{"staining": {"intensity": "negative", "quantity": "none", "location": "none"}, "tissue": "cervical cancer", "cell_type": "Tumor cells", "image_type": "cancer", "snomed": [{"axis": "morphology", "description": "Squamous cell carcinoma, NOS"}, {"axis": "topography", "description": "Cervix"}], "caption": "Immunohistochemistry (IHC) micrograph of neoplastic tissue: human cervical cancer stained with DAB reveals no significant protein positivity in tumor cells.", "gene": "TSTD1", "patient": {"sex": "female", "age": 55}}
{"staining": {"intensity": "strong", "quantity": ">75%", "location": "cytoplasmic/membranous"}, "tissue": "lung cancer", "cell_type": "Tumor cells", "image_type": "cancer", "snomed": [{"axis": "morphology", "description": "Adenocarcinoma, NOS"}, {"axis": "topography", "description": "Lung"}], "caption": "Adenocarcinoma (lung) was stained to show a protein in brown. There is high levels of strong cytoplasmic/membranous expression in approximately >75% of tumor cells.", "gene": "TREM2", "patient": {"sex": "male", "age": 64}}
==
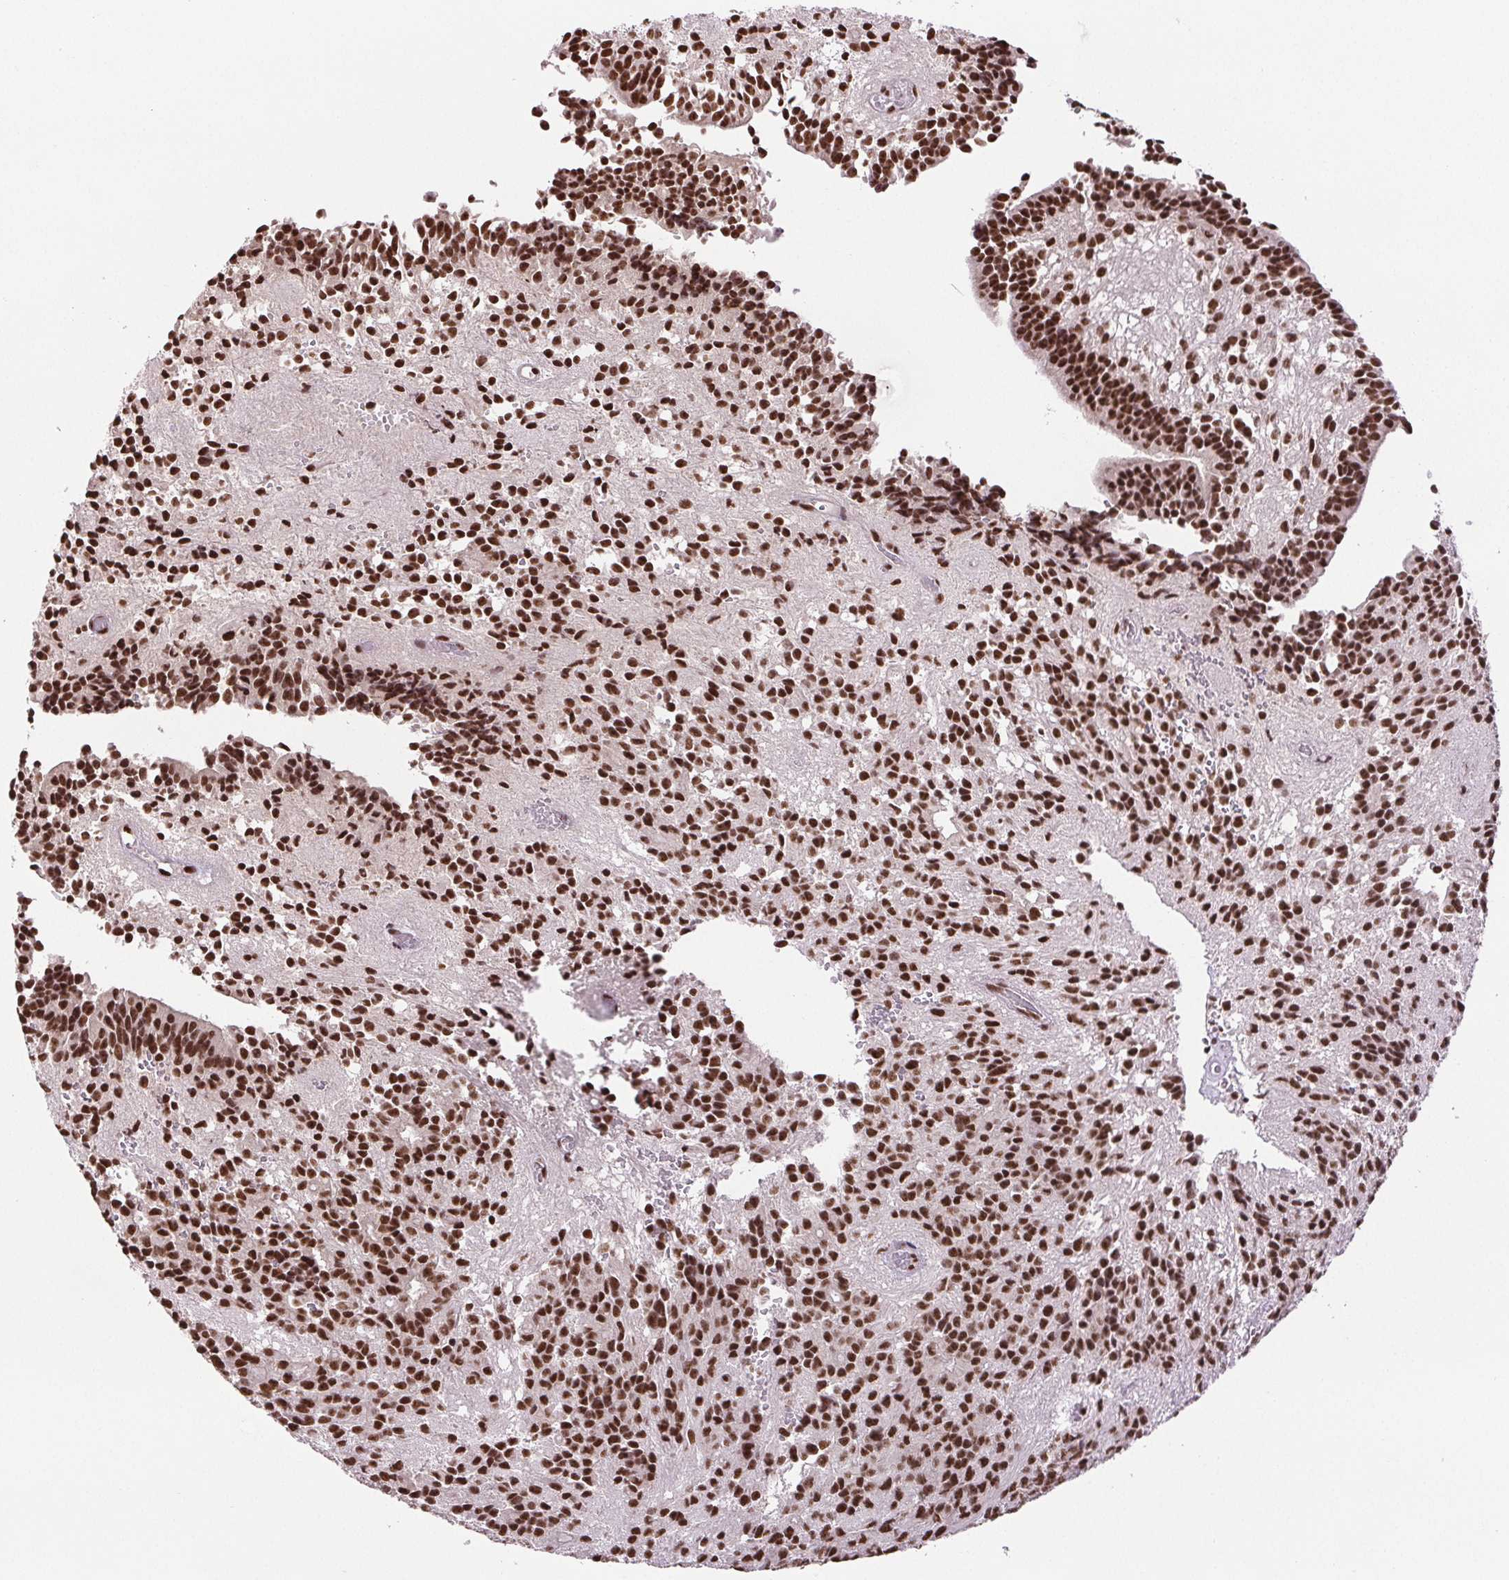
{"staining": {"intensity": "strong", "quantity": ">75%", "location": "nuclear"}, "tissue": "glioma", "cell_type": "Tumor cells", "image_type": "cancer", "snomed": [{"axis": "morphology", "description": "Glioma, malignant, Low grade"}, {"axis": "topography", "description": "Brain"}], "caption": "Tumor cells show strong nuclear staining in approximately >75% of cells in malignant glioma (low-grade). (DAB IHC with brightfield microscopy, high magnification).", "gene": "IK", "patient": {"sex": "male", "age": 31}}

**HOW TO COMPLETE THIS TASK**:
What is needed is an exact copy of the lines above, from the one containing "(IHC) micrograph of" through the one containing "(lung) was stained", with nothing added.

**ANSWER TO THE PROBLEM**:
{"staining": {"intensity": "negative", "quantity": "none", "location": "none"}, "tissue": "cervical cancer", "cell_type": "Tumor cells", "image_type": "cancer", "snomed": [{"axis": "morphology", "description": "Squamous cell carcinoma, NOS"}, {"axis": "topography", "description": "Cervix"}], "caption": "Immunohistochemistry (IHC) micrograph of neoplastic tissue: human cervical cancer stained with DAB reveals no significant protein positivity in tumor cells.", "gene": "TSTD1", "patient": {"sex": "female", "age": 55}}
{"staining": {"intensity": "strong", "quantity": ">75%", "location": "cytoplasmic/membranous"}, "tissue": "lung cancer", "cell_type": "Tumor cells", "image_type": "cancer", "snomed": [{"axis": "morphology", "description": "Adenocarcinoma, NOS"}, {"axis": "topography", "description": "Lung"}], "caption": "Adenocarcinoma (lung) was stained to show a protein in brown. There is high levels of strong cytoplasmic/membranous expression in approximately >75% of tumor cells.", "gene": "TREM2", "patient": {"sex": "male", "age": 64}}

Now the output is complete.